TASK REQUIREMENTS:
Carry forward the passage on model-predictive control below, picking up right after its final sentence.

Model-Predictive Control
The
LQR feedback
law u = -Kx is a thing of beauty — a closed form, computed
once, that reacts instantly to any state. But it has a blind spot: it knows nothing about
limits. A real actuator saturates, a tank must not overflow, a robot arm cannot pass
through a wall. Model-predictive control (MPC) earns its place as the most-used
advanced controller in industry by handling exactly these constraints — and it does so with a single,
almost obvious idea: at every instant, look ahead, plan, but commit to only the next step.
The receding-horizon loop
MPC is also called receding-horizon control, and the name tells the whole story.
Rather than solving the problem once for all time, MPC re-solves a short
finite-horizon
cost over and over, each time starting from the state it actually measures. Here is the
loop, run once per sampling instant k.
Step 1 — measure the current state. Read x_k from the
plant right now. This fresh measurement is what makes MPC a feedback law and not a one-shot plan.

Stored entries:
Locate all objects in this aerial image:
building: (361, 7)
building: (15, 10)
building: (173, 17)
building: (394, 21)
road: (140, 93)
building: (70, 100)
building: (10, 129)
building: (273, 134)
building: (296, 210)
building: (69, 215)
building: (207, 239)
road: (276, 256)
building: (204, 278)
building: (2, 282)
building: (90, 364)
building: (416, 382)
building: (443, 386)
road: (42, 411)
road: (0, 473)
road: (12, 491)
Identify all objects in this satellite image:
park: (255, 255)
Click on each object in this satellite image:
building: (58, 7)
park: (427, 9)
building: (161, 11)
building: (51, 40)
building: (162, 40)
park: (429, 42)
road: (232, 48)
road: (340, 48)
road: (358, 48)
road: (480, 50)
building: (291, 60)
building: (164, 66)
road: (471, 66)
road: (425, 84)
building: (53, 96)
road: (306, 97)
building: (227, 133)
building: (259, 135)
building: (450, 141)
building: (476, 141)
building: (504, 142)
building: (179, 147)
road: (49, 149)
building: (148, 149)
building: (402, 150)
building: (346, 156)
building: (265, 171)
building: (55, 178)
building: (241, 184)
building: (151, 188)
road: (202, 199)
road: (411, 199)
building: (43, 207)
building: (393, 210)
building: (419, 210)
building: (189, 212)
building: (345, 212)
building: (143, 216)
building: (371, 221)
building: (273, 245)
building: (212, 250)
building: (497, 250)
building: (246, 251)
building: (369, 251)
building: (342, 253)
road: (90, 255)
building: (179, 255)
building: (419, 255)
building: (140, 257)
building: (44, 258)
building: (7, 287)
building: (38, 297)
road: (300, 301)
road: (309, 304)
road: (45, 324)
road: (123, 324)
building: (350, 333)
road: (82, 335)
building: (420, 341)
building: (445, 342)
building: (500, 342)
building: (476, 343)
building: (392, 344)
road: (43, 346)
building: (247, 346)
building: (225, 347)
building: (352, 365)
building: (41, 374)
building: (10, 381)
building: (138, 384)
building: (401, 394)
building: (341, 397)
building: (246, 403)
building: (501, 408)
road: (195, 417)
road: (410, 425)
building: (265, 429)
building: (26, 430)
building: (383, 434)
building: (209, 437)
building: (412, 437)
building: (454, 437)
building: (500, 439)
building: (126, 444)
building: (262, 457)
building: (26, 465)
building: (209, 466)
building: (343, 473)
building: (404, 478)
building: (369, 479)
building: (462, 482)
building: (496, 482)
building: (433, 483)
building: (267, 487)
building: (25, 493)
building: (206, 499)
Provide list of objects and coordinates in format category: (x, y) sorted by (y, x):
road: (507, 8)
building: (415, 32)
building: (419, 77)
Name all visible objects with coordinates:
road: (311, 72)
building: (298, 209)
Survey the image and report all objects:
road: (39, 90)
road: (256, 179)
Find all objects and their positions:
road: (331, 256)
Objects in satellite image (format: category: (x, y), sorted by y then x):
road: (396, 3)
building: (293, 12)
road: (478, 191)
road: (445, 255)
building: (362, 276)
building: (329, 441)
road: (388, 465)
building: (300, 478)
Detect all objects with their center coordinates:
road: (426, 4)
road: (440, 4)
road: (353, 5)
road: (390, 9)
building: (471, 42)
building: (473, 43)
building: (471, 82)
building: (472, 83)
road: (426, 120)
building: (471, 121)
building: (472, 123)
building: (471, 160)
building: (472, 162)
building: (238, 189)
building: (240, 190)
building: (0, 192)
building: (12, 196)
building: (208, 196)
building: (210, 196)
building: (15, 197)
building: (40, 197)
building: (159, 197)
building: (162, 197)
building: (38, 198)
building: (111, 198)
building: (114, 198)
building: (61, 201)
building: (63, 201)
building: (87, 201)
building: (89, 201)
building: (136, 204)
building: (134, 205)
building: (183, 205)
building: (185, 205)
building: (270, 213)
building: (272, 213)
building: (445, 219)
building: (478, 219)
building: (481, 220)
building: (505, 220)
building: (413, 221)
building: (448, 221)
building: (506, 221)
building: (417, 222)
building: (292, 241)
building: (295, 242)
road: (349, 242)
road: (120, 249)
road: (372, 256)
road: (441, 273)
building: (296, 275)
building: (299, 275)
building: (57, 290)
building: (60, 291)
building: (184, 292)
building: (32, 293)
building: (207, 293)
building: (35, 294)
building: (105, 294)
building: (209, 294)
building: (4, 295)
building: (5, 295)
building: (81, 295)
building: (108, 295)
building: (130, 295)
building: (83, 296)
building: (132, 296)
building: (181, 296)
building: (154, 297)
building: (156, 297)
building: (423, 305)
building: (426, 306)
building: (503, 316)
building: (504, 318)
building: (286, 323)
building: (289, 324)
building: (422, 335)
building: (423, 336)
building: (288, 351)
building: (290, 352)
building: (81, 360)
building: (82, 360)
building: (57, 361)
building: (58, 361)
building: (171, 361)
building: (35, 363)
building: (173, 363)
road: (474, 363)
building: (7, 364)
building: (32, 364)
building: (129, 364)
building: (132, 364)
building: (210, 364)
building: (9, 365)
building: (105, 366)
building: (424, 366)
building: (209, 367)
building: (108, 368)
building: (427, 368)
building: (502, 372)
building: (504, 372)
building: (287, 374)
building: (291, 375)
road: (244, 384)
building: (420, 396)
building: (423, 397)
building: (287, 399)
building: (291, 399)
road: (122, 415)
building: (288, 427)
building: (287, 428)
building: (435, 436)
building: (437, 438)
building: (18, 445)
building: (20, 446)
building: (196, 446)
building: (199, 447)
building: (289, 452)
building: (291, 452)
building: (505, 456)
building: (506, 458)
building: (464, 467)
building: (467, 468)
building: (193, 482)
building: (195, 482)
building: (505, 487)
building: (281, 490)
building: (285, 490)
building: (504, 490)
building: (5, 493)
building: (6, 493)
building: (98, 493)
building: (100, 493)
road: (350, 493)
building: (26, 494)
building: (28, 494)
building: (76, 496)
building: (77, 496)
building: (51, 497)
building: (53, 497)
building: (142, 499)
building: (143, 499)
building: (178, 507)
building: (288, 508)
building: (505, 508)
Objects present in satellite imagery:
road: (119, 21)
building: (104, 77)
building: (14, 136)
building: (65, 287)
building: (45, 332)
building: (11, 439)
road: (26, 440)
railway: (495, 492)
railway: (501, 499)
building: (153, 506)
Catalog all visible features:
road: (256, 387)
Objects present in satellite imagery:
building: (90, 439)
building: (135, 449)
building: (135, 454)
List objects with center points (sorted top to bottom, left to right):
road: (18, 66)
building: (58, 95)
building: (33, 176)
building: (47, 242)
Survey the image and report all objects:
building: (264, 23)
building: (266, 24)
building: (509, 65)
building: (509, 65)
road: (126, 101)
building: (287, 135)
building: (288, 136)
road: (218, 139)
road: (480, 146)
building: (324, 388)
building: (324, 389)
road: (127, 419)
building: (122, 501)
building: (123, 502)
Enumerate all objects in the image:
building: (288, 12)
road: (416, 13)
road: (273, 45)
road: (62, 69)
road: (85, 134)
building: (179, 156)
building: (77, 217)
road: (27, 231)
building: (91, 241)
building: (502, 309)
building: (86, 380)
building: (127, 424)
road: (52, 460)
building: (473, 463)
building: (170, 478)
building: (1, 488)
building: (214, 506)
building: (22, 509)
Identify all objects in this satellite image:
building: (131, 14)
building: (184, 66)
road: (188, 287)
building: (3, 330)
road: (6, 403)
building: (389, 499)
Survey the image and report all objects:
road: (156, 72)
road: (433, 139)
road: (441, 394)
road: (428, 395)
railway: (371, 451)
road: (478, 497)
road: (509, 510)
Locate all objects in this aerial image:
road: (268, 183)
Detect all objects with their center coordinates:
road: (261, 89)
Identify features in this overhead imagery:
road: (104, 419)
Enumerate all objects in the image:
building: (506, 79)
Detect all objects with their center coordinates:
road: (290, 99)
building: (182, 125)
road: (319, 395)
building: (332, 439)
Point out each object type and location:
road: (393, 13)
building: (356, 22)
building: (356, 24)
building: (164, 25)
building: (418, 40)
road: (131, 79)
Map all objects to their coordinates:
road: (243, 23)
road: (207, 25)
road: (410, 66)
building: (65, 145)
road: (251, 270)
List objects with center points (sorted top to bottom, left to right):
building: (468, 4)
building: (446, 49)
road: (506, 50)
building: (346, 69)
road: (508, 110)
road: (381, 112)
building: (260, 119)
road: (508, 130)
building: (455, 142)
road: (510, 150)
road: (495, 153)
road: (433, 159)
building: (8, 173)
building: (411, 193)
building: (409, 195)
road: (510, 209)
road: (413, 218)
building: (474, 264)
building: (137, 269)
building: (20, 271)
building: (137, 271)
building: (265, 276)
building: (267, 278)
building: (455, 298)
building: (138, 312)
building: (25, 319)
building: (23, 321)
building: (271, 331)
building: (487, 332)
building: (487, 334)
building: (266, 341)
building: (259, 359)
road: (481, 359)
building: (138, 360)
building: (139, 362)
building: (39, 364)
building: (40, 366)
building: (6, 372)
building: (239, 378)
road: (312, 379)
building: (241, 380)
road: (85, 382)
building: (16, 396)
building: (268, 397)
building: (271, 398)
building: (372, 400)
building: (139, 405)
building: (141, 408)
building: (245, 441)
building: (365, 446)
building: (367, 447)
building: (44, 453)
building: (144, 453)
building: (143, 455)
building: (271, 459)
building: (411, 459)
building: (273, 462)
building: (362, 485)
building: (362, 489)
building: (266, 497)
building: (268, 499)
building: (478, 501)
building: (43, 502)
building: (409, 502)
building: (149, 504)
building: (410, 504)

RESULT OF THE TASK:
Step 2 — solve a finite-horizon optimal-control problem. Over the next
N steps, choose a whole sequence of moves
u_{k}, u_{k+1}, \dots, u_{k+N-1} to minimise the predicted cost, subject to
the model and every constraint:
\min_{u_{k},\,\dots,\,u_{k+N-1}}\ \sum_{j=0}^{N-1} g\big(x_{k+j},\, u_{k+j}\big) + \varphi\big(x_{k+N}\big) \quad \text{s.t.}\quad x_{k+j+1} = f(x_{k+j}, u_{k+j}),\ \ u \in \mathcal{U},\ \ x \in \mathcal{X}.
Step 3 — apply only the first move. The solver returns a full plan, but MPC throws
almost all of it away. It applies just the very first control,
u_k = u_{k}^{\*},
and discards u_{k+1}^{\*}, \dots, u_{k+N-1}^{\*}.
Step 4 — advance and re-solve. The plant moves to
x_{k+1}, the clock ticks to k+1, and we return
to Step 1. The horizon has slid one step forward — it recedes ahead of us like a horizon you
can never reach — and the freshly measured state folds any disturbance straight back into the next
plan. That re-measurement is the feedback that the optimisation alone could never provide.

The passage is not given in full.